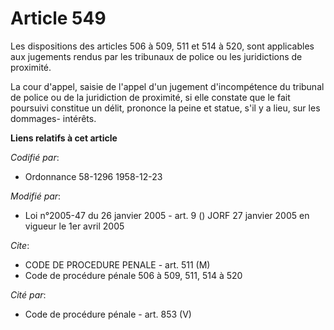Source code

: # Article 549

Les dispositions des articles 506 à 509, 511 et 514 à 520, sont applicables aux jugements rendus par les tribunaux de police
ou les juridictions de proximité.

La cour d'appel, saisie de l'appel d'un jugement d'incompétence du tribunal de police ou de la juridiction de proximité, si
elle constate que le fait poursuivi constitue un délit, prononce la peine et statue, s'il y a lieu, sur les dommages-
intérêts.

**Liens relatifs à cet article**

_Codifié par_:

  - Ordonnance 58-1296 1958-12-23

_Modifié par_:

  - Loi n°2005-47 du 26 janvier 2005 - art. 9 () JORF 27 janvier 2005 en vigueur le 1er avril 2005

_Cite_:

  - CODE DE PROCEDURE PENALE - art. 511 (M)
  - Code de procédure pénale 506 à 509, 511, 514 à 520

_Cité par_:

  - Code de procédure pénale - art. 853 (V)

WORK REQUIRED: Look above for the line holding "à cet article**" and the line holding "- CODE DE PROCEDURE PENALE - art. 511 (M)", then output exactly those two lines and every line between them, nothing more.

TASK RESPONSE:
**Liens relatifs à cet article**

_Codifié par_:

  - Ordonnance 58-1296 1958-12-23

_Modifié par_:

  - Loi n°2005-47 du 26 janvier 2005 - art. 9 () JORF 27 janvier 2005 en vigueur le 1er avril 2005

_Cite_:

  - CODE DE PROCEDURE PENALE - art. 511 (M)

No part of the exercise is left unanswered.